The opening line is my favourite:
“I’m stockpiling antibiotics for the apocalypse, even as I await the blossoming of paperwhites on the windowsill in the kitchen.”
Therein, I suspect, lie big clues about Anne Lamott’s psyche. And the book kind of backs up that theory.
Almost Everything: Notes on Hope, is a quick read… a hundred and eighty something pages of what feels like random thoughts about, well, almost everything from forgiveness and brokenness, possessions, the gifts of poems and wine and the way a family can suffocate from thinking they know each other so well but don’t and won’t buy that truth, to the meaning of truth, and the question: what is a story?. She alludes (often) to the current state of madness in the world as well as making a case for milk chocolate by saying the 81% is not food but best used “as a shim to balance the legs of wobbly chairs”. (my response: I will happily eat those shims!)
All pleasant enough though not in any way rife with mind-bending insight… and despite Lamott’s tendency to whinge a tad too much and hide behind sarcasm, which feels to me out of place in a book that is meant to ponder deep(ish) thoughts. And chocolate.
Framed as wisdom imparted to a few youngsters in her life, it comes off a little too much like here goes know-it-all auntie, spouting off again. Albeit a pretty interesting auntie, one must admit.
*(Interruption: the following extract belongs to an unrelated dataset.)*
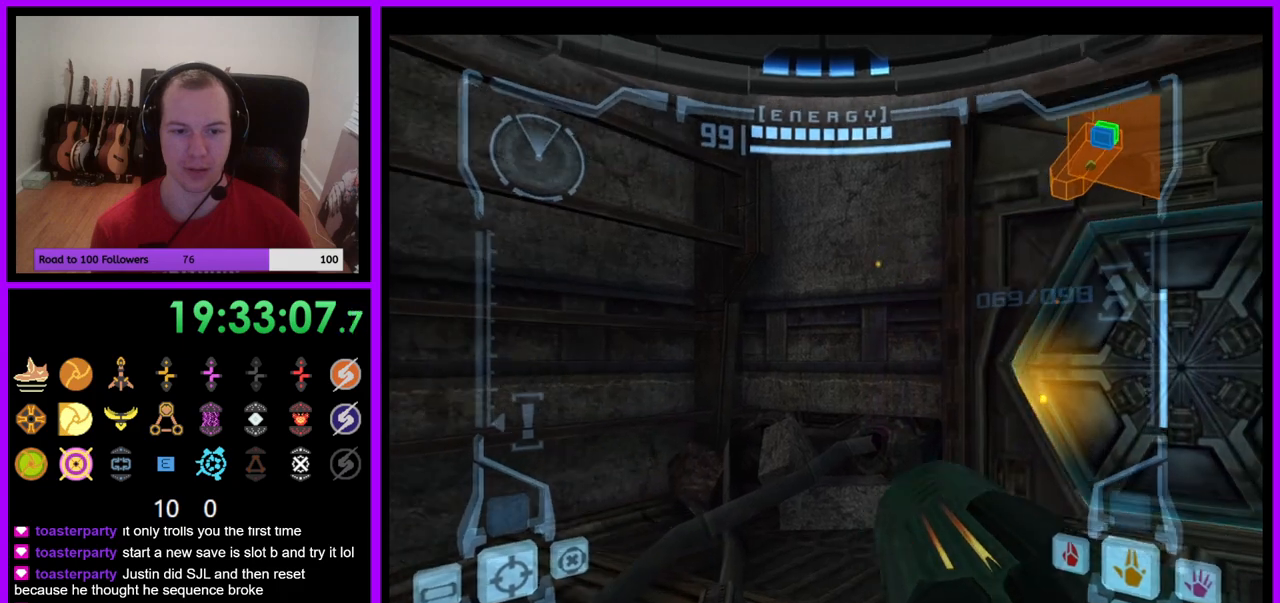
{"buttons": [], "left_stick": "up-right", "right_stick": "center", "events": [[50, "left_stick", "up-right"]]}
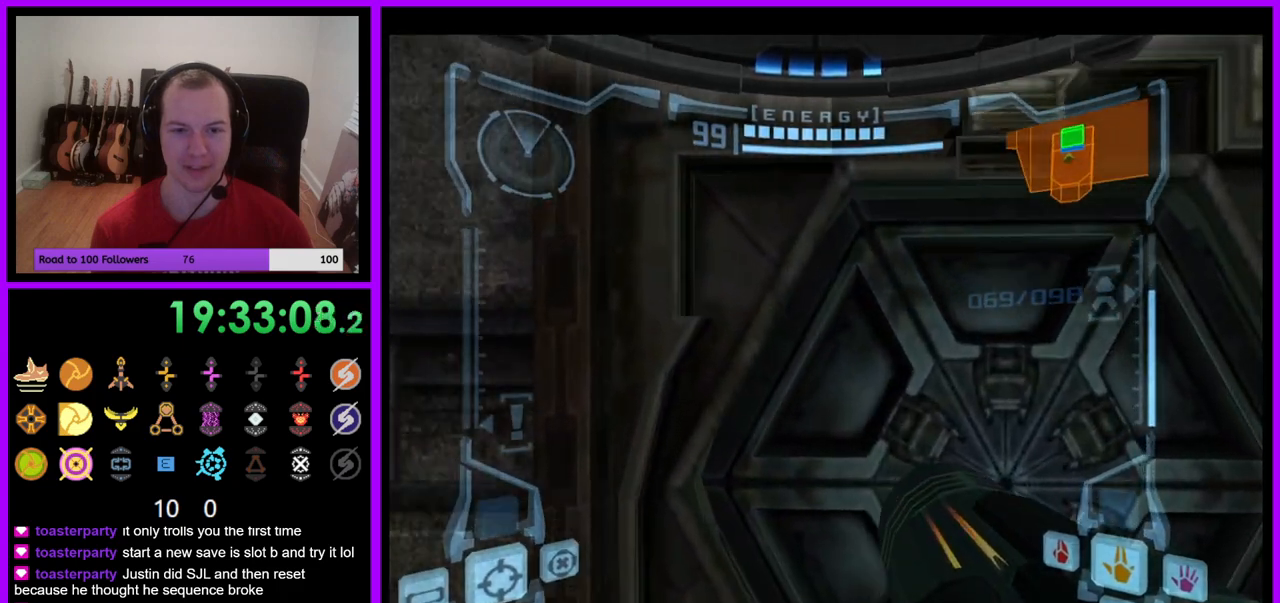
{"buttons": [], "left_stick": "center", "right_stick": "center", "events": [[150, "left_stick", "center"], [300, "A", "down"], [417, "A", "up"]]}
Worth the time? Sure. In the way that having lunch with a friend who is slightly annoying and all over the place in her thoughts but still better than dining alone when you don’t feel like being alone is worth it.
“I spend a lot of time with old people who know things… More than any other sentence I have ever come across, I love Ram Dass’s line that when all is said and done, we are just walking each other home.”